+++ Records to process +++
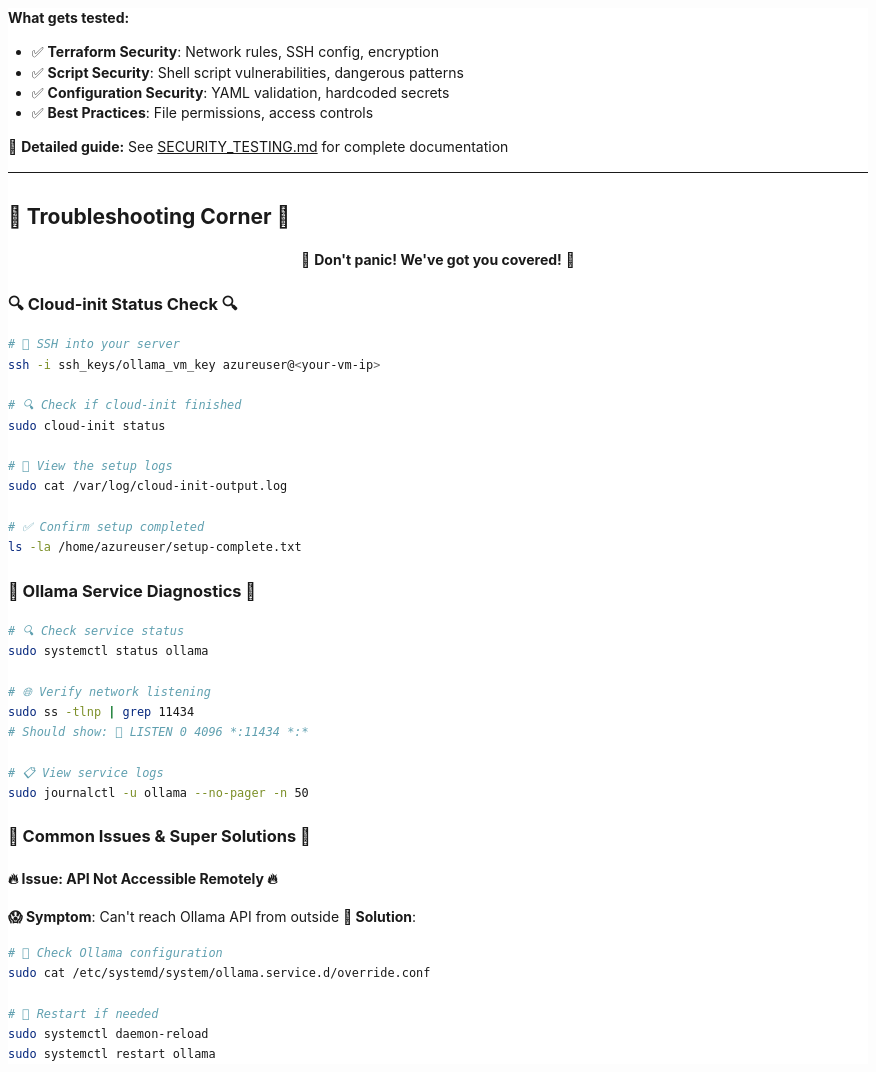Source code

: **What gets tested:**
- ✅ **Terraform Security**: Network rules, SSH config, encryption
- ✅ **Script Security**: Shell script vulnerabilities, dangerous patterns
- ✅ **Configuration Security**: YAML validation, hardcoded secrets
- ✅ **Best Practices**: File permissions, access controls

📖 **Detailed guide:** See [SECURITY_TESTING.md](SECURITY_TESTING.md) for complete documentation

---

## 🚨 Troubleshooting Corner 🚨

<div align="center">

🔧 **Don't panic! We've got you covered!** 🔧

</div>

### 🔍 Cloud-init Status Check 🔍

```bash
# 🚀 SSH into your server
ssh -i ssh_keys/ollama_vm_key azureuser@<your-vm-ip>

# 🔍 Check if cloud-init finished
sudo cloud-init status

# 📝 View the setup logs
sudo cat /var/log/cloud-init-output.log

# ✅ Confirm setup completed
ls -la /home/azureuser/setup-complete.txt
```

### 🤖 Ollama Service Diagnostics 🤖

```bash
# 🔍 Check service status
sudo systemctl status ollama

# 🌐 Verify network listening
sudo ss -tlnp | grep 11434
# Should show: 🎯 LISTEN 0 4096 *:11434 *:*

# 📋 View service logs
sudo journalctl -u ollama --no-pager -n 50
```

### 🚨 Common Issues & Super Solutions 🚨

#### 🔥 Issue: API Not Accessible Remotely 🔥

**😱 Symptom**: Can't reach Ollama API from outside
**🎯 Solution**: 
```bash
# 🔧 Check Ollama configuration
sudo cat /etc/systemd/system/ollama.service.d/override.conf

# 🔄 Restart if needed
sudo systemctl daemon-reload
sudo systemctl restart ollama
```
+++
◆ Task details
Report all lines of the data that include the word "setup".

◆ Exercise answer
# 📝 View the setup logs
# ✅ Confirm setup completed
ls -la /home/azureuser/setup-complete.txt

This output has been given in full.